RECORDS SHOWN:
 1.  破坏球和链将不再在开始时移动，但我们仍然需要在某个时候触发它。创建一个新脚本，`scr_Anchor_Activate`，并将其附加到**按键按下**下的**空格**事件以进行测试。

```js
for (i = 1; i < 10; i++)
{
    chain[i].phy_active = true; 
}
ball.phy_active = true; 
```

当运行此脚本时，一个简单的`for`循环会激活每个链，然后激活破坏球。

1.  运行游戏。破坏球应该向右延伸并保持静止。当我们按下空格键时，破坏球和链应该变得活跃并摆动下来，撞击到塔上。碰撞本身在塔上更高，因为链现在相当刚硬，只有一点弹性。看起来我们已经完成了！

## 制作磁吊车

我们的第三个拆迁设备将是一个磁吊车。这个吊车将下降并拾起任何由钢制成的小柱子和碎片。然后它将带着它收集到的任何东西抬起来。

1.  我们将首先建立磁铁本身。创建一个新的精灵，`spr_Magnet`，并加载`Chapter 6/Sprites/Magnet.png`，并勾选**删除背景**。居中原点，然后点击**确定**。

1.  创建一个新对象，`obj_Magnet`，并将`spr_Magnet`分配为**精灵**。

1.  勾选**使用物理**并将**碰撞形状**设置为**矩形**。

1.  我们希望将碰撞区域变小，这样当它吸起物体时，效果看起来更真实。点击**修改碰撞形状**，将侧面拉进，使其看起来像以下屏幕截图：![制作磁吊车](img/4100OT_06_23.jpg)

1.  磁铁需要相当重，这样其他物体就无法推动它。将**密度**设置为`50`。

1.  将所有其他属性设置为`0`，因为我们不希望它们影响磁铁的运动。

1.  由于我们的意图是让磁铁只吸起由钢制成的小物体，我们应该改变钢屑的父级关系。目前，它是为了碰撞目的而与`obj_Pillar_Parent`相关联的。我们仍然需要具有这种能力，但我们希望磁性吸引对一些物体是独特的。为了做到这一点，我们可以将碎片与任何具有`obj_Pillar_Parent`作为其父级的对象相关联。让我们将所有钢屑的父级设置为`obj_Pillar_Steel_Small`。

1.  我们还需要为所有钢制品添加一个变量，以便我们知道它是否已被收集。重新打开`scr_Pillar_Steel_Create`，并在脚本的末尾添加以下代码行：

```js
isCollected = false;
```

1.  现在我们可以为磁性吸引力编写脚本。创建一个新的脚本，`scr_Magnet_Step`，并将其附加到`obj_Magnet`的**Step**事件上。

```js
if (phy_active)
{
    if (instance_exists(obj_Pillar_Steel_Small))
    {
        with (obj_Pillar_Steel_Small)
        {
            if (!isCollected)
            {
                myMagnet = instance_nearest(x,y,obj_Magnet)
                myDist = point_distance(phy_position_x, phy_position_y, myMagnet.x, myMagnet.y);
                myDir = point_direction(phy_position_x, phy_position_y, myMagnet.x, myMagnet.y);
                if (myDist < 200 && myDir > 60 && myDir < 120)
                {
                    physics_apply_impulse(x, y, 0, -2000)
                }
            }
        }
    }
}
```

ACTIVITY: Every single line in the records above must be written out exactly.

WRITTEN RESPONSE:
 1.  破坏球和链将不再在开始时移动，但我们仍然需要在某个时候触发它。创建一个新脚本，`scr_Anchor_Activate`，并将其附加到**按键按下**下的**空格**事件以进行测试。

```js
for (i = 1; i < 10; i++)
{
    chain[i].phy_active = true; 
}
ball.phy_active = true; 
```

当运行此脚本时，一个简单的`for`循环会激活每个链，然后激活破坏球。

1.  运行游戏。破坏球应该向右延伸并保持静止。当我们按下空格键时，破坏球和链应该变得活跃并摆动下来，撞击到塔上。碰撞本身在塔上更高，因为链现在相当刚硬，只有一点弹性。看起来我们已经完成了！

## 制作磁吊车

我们的第三个拆迁设备将是一个磁吊车。这个吊车将下降并拾起任何由钢制成的小柱子和碎片。然后它将带着它收集到的任何东西抬起来。

1.  我们将首先建立磁铁本身。创建一个新的精灵，`spr_Magnet`，并加载`Chapter 6/Sprites/Magnet.png`，并勾选**删除背景**。居中原点，然后点击**确定**。

1.  创建一个新对象，`obj_Magnet`，并将`spr_Magnet`分配为**精灵**。

1.  勾选**使用物理**并将**碰撞形状**设置为**矩形**。

1.  我们希望将碰撞区域变小，这样当它吸起物体时，效果看起来更真实。点击**修改碰撞形状**，将侧面拉进，使其看起来像以下屏幕截图：![制作磁吊车](img/4100OT_06_23.jpg)

1.  磁铁需要相当重，这样其他物体就无法推动它。将**密度**设置为`50`。

1.  将所有其他属性设置为`0`，因为我们不希望它们影响磁铁的运动。

1.  由于我们的意图是让磁铁只吸起由钢制成的小物体，我们应该改变钢屑的父级关系。目前，它是为了碰撞目的而与`obj_Pillar_Parent`相关联的。我们仍然需要具有这种能力，但我们希望磁性吸引对一些物体是独特的。为了做到这一点，我们可以将碎片与任何具有`obj_Pillar_Parent`作为其父级的对象相关联。让我们将所有钢屑的父级设置为`obj_Pillar_Steel_Small`。

1.  我们还需要为所有钢制品添加一个变量，以便我们知道它是否已被收集。重新打开`scr_Pillar_Steel_Create`，并在脚本的末尾添加以下代码行：

```js
isCollected = false;
```

1.  现在我们可以为磁性吸引力编写脚本。创建一个新的脚本，`scr_Magnet_Step`，并将其附加到`obj_Magnet`的**Step**事件上。

```js
if (phy_active)
{
    if (instance_exists(obj_Pillar_Steel_Small))
    {
        with (obj_Pillar_Steel_Small)
        {
            if (!isCollected)
            {
                myMagnet = instance_nearest(x,y,obj_Magnet)
                myDist = point_distance(phy_position_x, phy_position_y, myMagnet.x, myMagnet.y);
                myDir = point_direction(phy_position_x, phy_position_y, myMagnet.x, myMagnet.y);
                if (myDist < 200 && myDir > 60 && myDir < 120)
                {
                    physics_apply_impulse(x, y, 0, -2000)
                }
            }
        }
    }
}
```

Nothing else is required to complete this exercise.